* **What to do**:
Rewrite every row below, replacing each occurrence of "series" with "trace" and changing nothing else. Omit the pictures from your output.
** Given records follows **
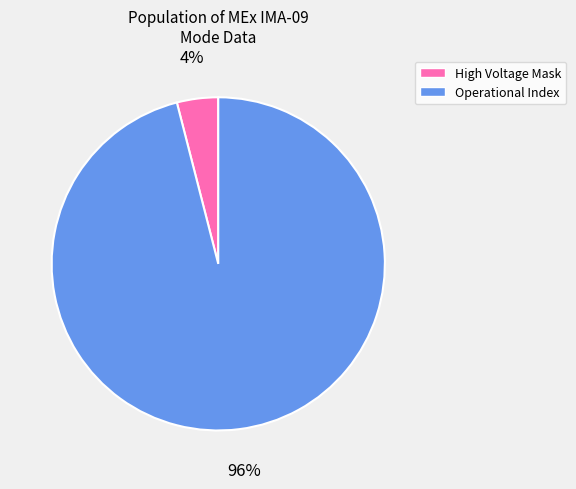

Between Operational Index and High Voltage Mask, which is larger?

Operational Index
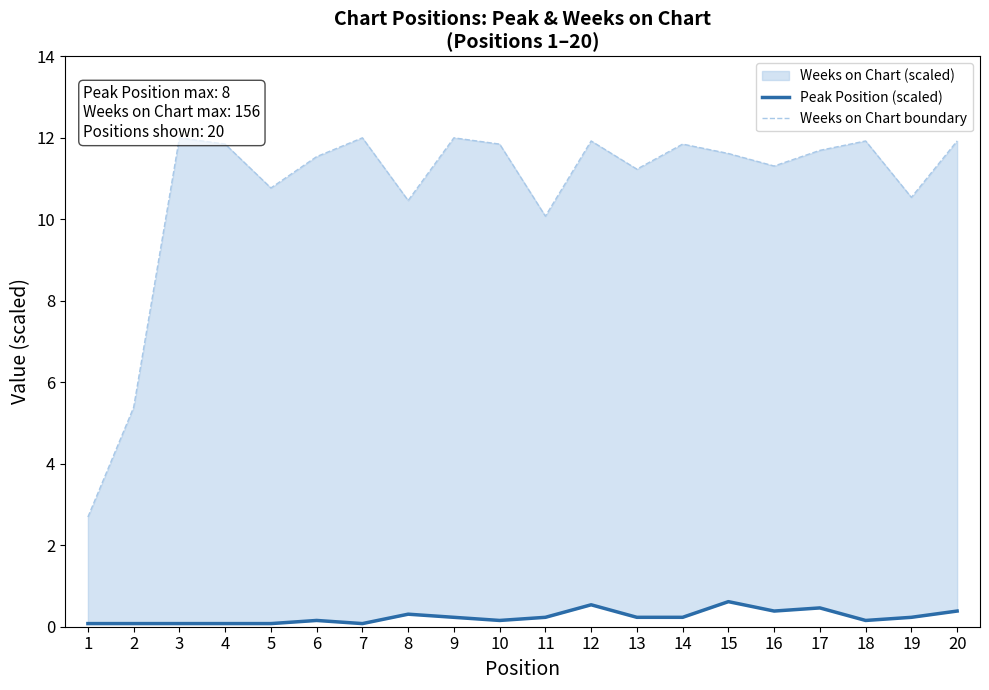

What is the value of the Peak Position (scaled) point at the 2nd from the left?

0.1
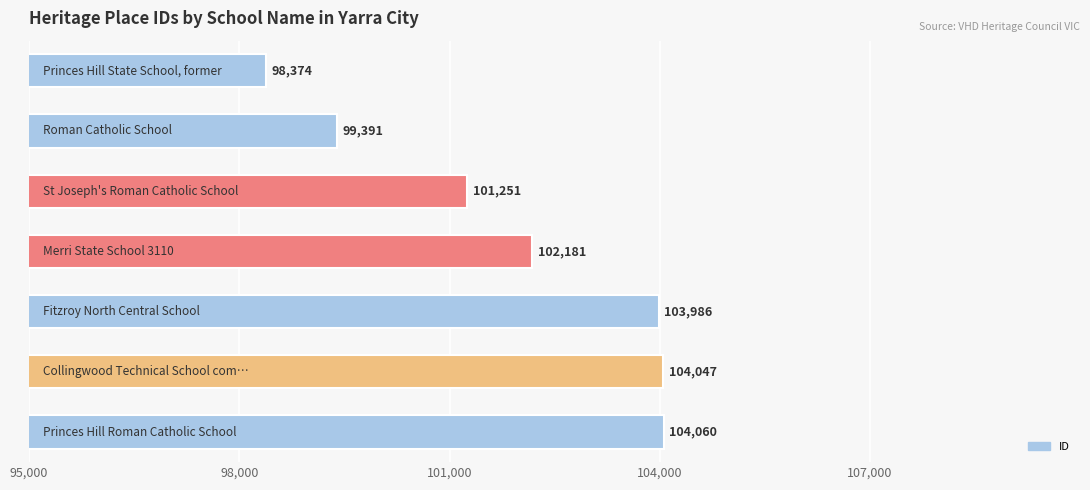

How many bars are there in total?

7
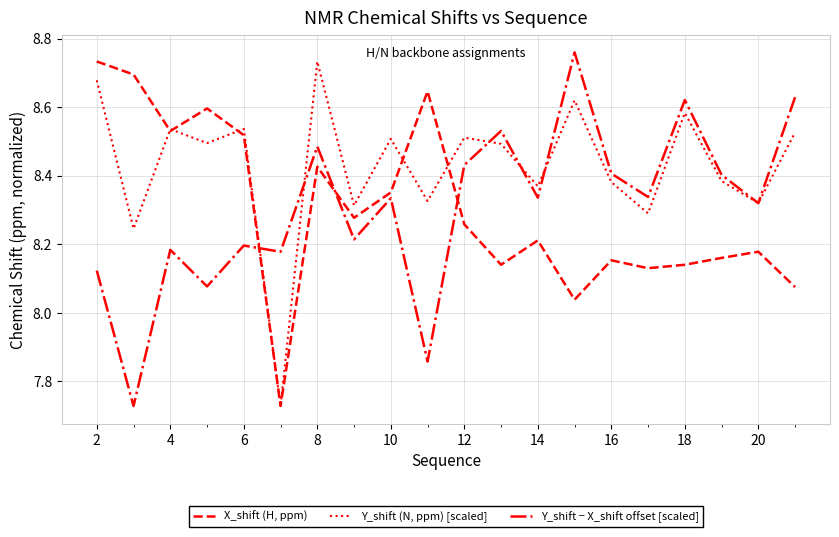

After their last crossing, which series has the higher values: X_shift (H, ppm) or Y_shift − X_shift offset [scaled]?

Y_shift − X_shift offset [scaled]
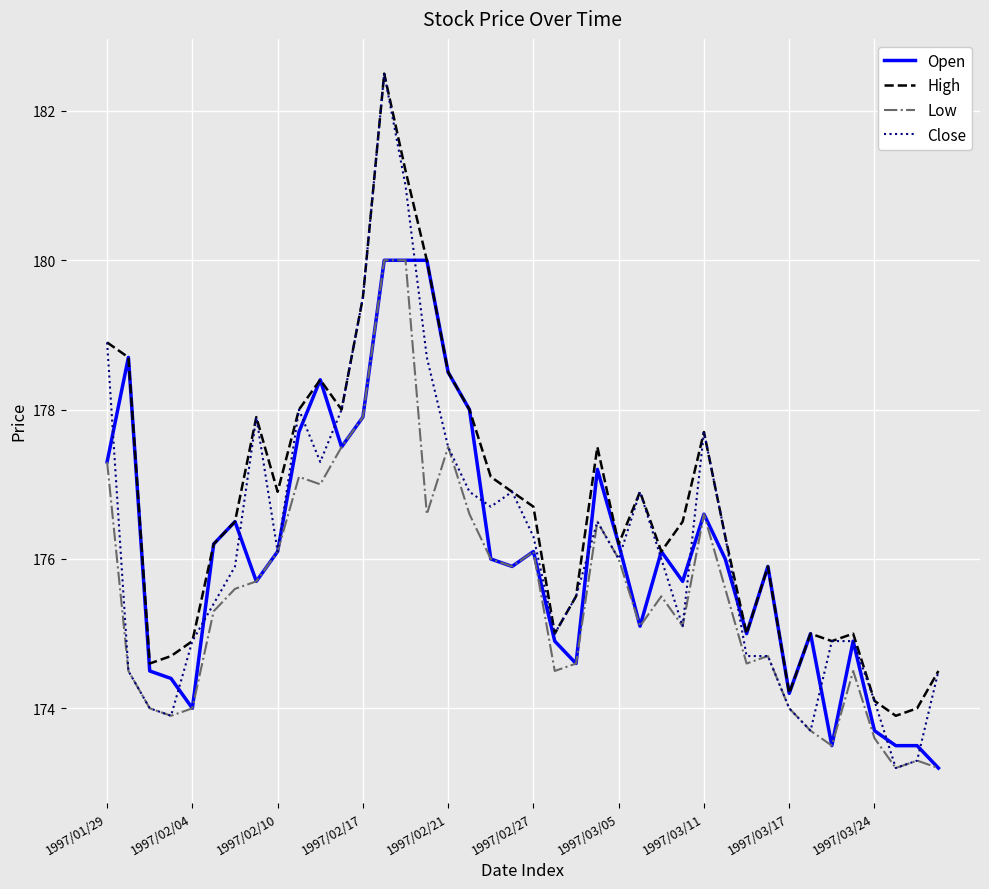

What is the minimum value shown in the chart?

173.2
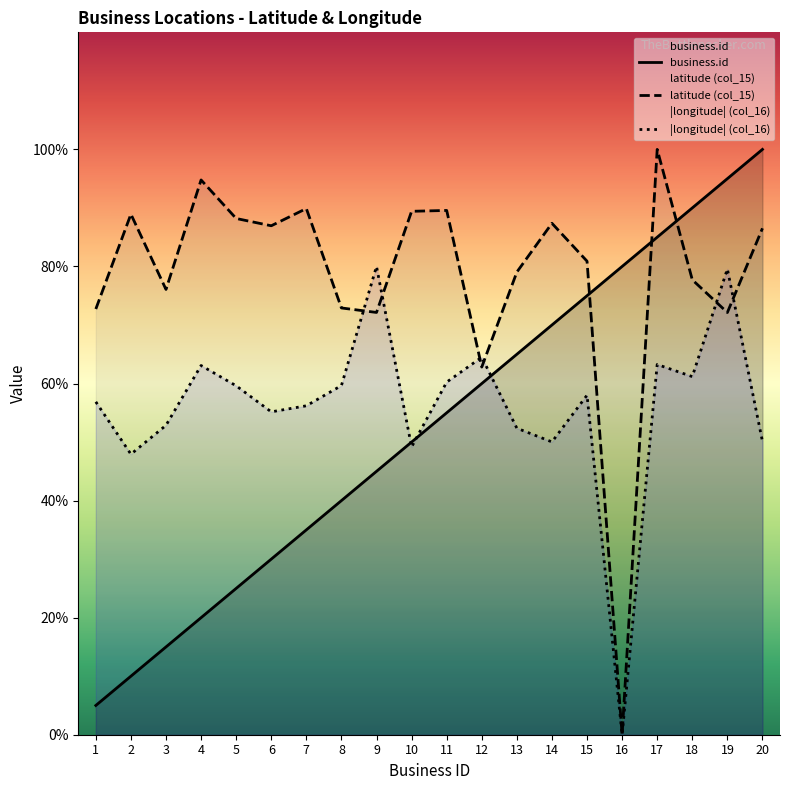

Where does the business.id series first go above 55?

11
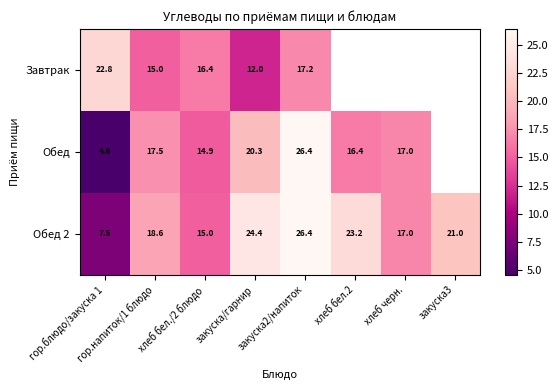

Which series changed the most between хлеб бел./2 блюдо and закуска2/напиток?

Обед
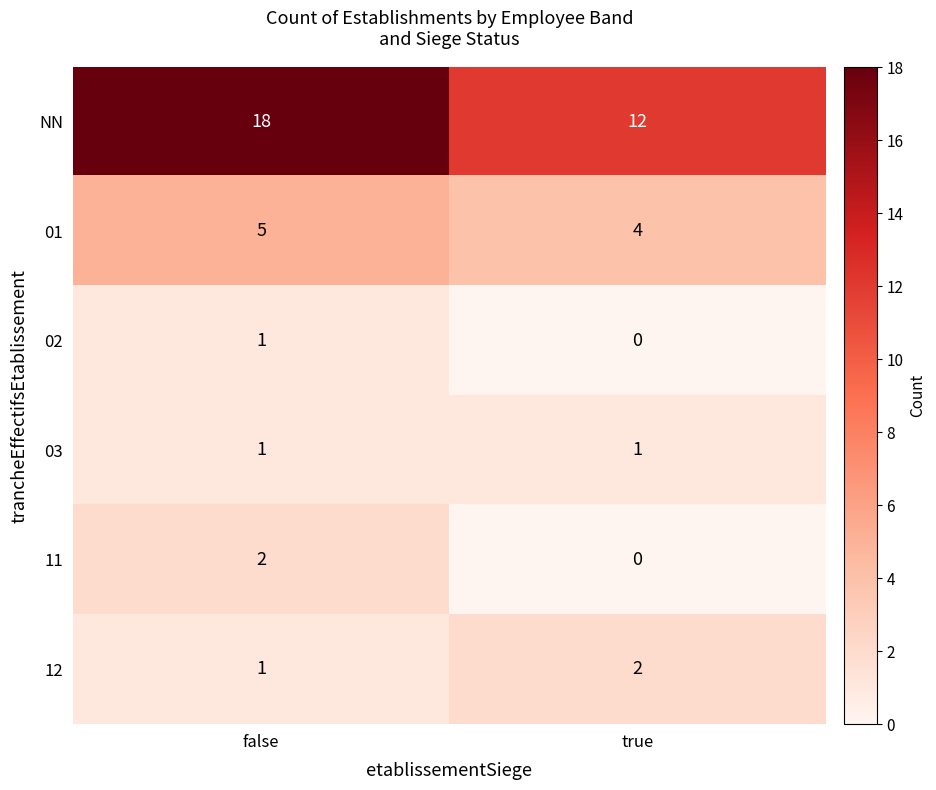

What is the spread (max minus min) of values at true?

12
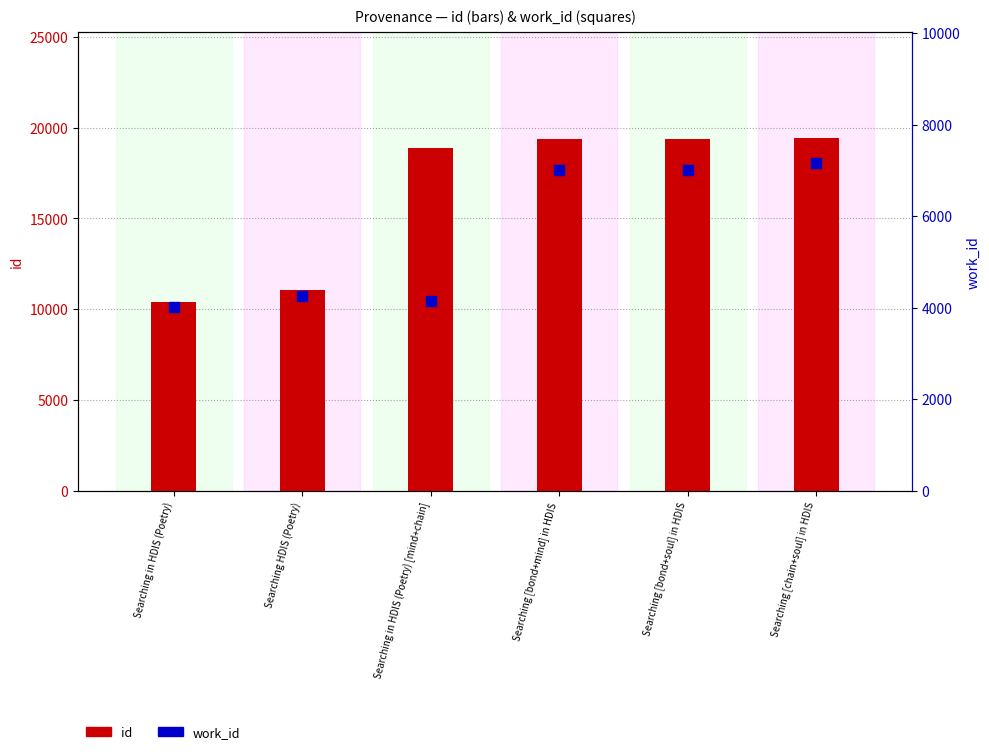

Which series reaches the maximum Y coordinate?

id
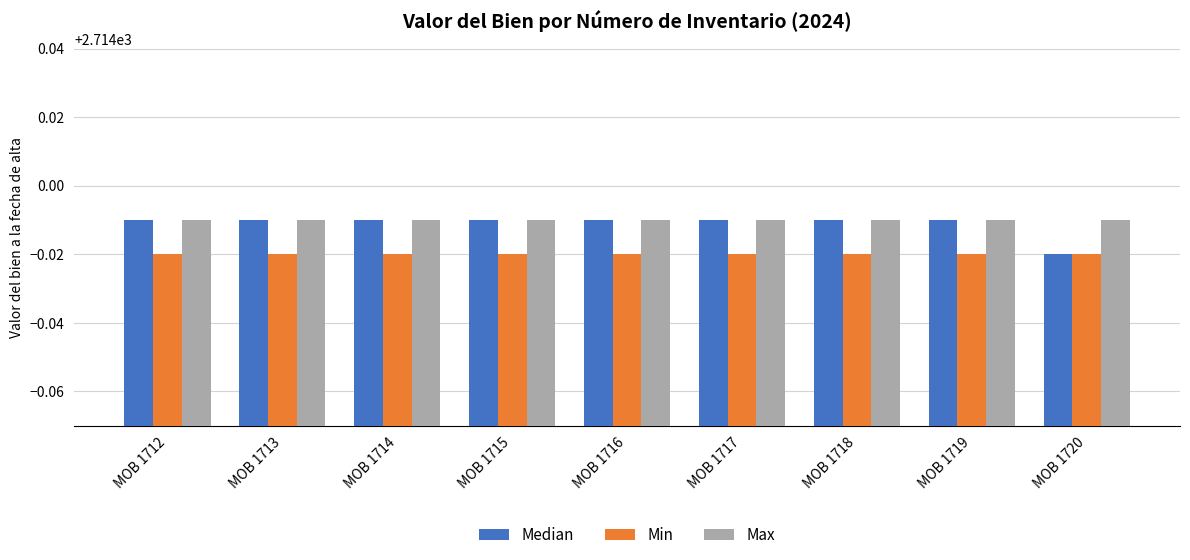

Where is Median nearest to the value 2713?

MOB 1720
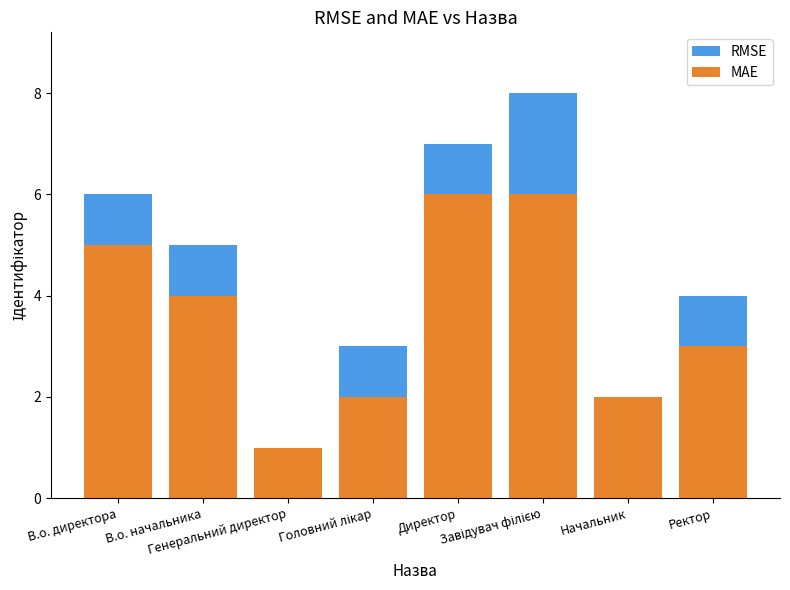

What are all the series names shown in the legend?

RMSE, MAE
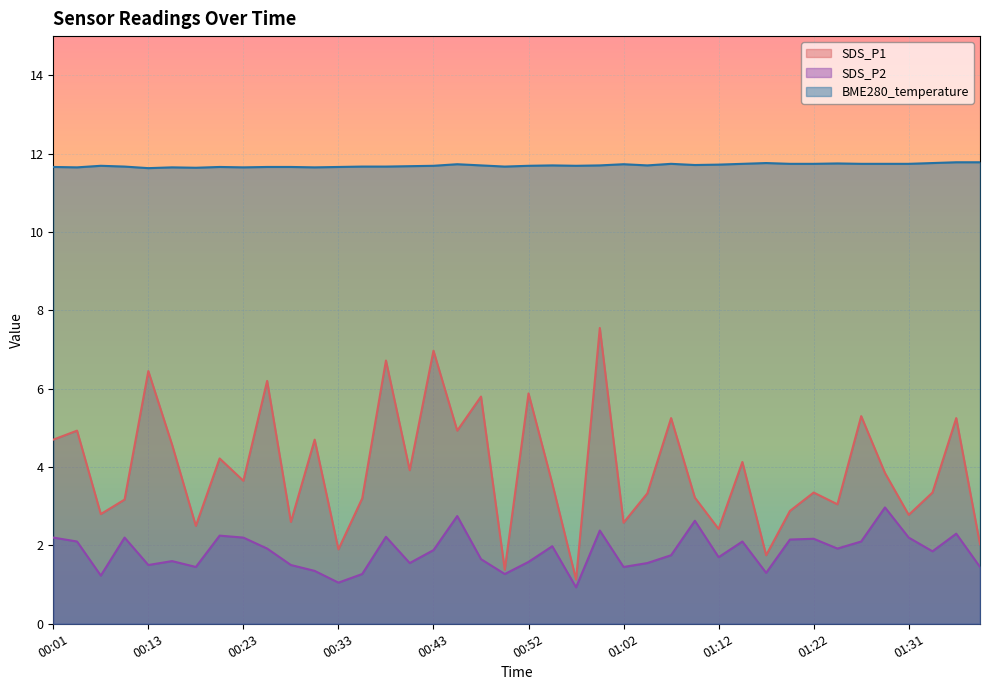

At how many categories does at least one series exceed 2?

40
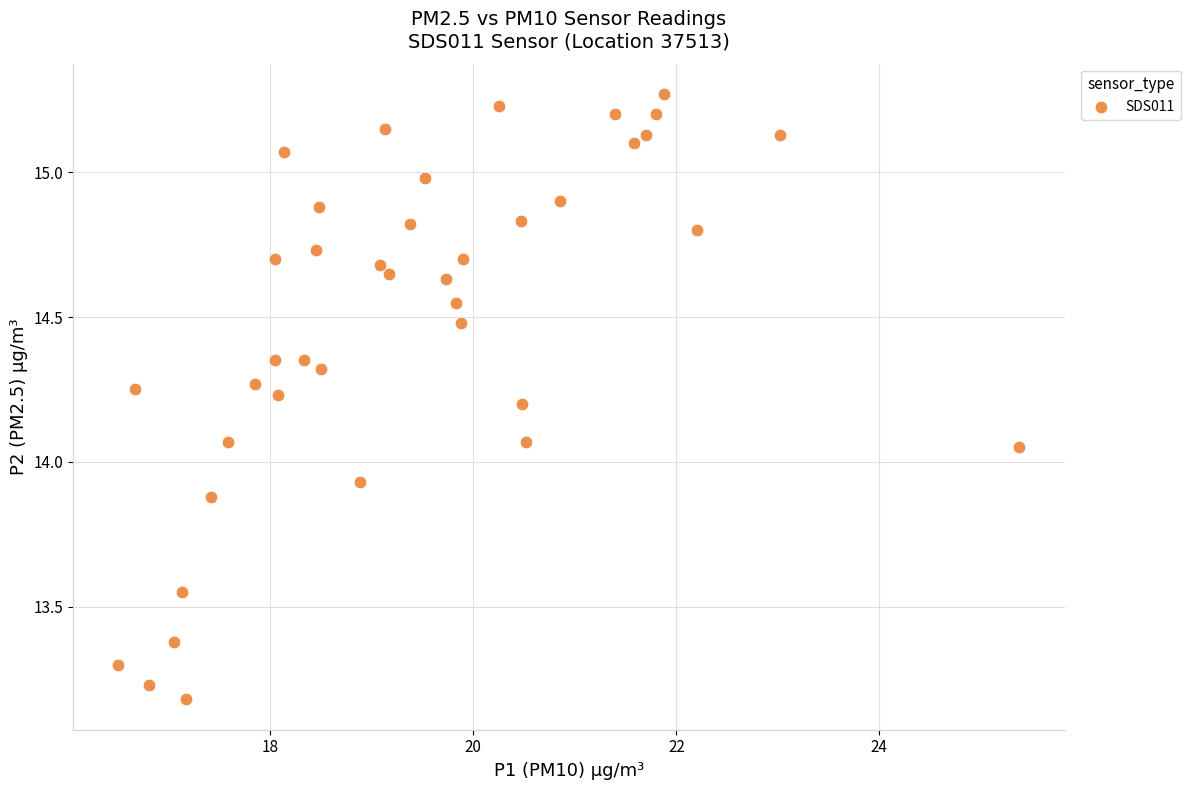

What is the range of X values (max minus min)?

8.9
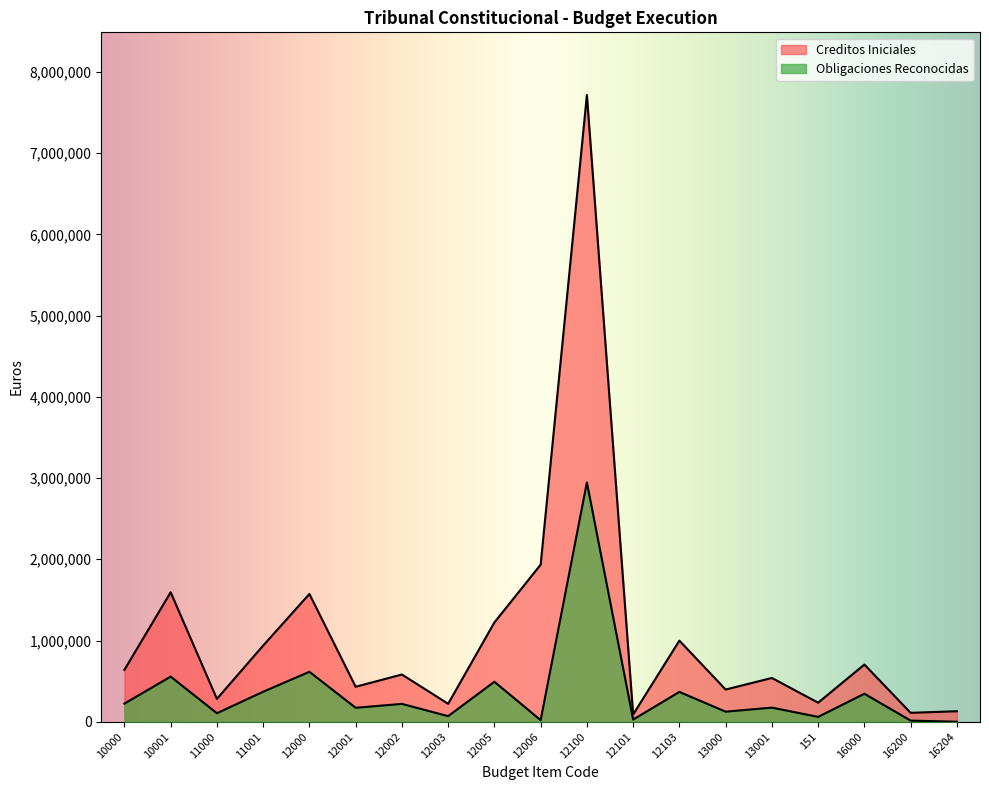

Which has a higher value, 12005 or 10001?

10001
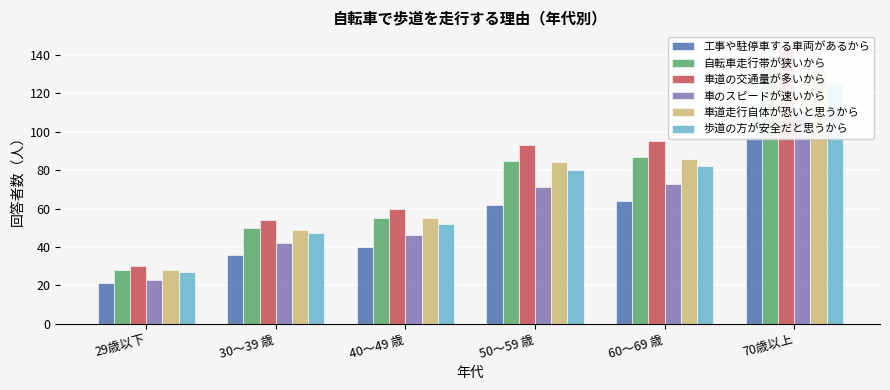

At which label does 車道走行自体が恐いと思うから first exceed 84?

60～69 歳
** End of Given records **
* **Your response**:
Between Operational Index and High Voltage Mask, which is larger?

Operational Index

What is the value of the Peak Position (scaled) point at the 2nd from the left?

0.1

How many bars are there in total?

7

After their last crossing, which trace has the higher values: X_shift (H, ppm) or Y_shift − X_shift offset [scaled]?

Y_shift − X_shift offset [scaled]

What is the minimum value shown in the chart?

173.2

Where does the business.id trace first go above 55?

11

Which trace changed the most between хлеб бел./2 блюдо and закуска2/напиток?

Обед

What is the spread (max minus min) of values at true?

12

Which trace reaches the maximum Y coordinate?

id

Where is Median nearest to the value 2713?

MOB 1720

What are all the trace names shown in the legend?

RMSE, MAE

At how many categories does at least one trace exceed 2?

40

What is the range of X values (max minus min)?

8.9

Which has a higher value, 12005 or 10001?

10001

At which label does 車道走行自体が恐いと思うから first exceed 84?

60～69 歳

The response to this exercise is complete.